**Problem**. Extend the explanatory notes on the UTPR allocation provisions past their last numbered paragraph, in the same numbered style.

**Document passage**.

______________________________

36. Subsection (5) provides that subsection (4) will not apply to employees of a permanent establishment of a flow-through entity.
37. Subsection (6) ensures that the first condition of subsection (3) will be met if the employment costs of a person are paid by a permanent establishment that does not prepare financial statements, and those costs would have been recorded in the notional statements of the permanent establishment.
38. New section 229H provides rules for determining the value of tangible fixed assets of a member, for the purposes of UTPR allocation.
39. Subsections (1) and (2) provide that the value of tangible fixed assets for a member is the average of that value at the beginning and end of the period. The value used is to be net of depreciation, depletion, and impairment.
40. Subsections (3) and (4) provide that where a member joins or leaves the group during the period, the value of its tangible fixed assets used for the purposes of subsection (1) at the start or end of the period will be nil if it is not a member at that time.
41. Subsection (5) provides that where a permanent establishment does not prepare separate financial statements, notional values are to be used, and those values are to be excluded from the accounts of the main entity for the purposes of this section.

______________________________

**Recorded data**.

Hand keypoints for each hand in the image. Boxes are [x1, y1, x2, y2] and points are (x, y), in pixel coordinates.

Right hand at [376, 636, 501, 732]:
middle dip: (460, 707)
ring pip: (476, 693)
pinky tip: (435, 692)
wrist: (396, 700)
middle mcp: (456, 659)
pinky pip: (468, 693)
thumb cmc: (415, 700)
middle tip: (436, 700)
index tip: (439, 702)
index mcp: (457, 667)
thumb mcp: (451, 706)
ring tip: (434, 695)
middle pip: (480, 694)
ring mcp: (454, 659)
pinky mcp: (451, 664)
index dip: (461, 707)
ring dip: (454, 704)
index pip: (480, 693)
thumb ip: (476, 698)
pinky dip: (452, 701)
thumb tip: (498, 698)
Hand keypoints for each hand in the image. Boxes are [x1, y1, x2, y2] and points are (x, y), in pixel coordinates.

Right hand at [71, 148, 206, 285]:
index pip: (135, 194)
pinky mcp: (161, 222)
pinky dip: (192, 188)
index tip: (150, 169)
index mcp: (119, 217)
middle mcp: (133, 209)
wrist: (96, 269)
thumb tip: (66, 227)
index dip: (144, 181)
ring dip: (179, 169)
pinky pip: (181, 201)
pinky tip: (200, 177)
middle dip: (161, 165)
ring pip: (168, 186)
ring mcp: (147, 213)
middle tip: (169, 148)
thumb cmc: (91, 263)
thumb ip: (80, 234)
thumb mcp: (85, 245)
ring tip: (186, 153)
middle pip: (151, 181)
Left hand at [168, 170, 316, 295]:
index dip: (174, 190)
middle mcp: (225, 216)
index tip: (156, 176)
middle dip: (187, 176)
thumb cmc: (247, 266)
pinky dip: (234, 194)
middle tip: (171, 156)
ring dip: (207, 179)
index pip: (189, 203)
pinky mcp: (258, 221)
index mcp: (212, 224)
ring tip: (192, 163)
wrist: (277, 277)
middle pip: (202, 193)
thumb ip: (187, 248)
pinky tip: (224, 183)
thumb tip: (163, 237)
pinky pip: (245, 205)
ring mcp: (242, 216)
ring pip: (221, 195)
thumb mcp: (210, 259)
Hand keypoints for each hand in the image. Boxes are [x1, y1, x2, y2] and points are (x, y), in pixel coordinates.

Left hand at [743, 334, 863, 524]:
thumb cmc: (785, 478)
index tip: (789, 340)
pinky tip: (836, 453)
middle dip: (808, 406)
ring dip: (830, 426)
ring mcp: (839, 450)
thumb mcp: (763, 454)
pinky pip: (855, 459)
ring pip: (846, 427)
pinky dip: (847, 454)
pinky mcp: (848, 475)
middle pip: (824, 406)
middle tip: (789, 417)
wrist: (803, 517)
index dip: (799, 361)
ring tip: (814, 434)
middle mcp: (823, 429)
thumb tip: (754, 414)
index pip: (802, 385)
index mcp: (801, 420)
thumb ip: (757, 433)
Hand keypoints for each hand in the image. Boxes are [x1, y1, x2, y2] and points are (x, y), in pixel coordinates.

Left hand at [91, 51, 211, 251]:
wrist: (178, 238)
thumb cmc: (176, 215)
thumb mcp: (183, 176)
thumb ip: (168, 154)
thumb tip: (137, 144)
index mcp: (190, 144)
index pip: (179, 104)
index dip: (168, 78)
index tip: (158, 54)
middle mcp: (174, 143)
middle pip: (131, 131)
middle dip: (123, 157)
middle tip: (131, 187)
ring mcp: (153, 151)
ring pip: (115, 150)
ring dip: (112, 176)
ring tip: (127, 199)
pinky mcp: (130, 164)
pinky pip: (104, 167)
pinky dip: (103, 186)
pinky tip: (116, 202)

______________________________

**Result**.
42. Subsection (6) provides that tangible fixed assets held by flow-through entities are to be treated as being held by members of the group that (a) are located in the same territory as the flow-through entity and (b) are not flow-through entities themselves. If there is no such member, the assets are ignored for UTPR allocation purposes.
43. Subsection (7) provides that subsection (4) will not apply to assets which are held by a permanent establishment of a flow-through entity.
44. Subsection (8) defines “tangible fixed assets” for the purposes of new Chapter 9A.
45. New section 229I provides special rules for joint venture groups, which consist of a joint venture and its subsidiaries. Under the Pillar 2 rules, joint venture groups are ring-fenced from the other members of the group; their effective tax rate and top-up amounts are determined separately.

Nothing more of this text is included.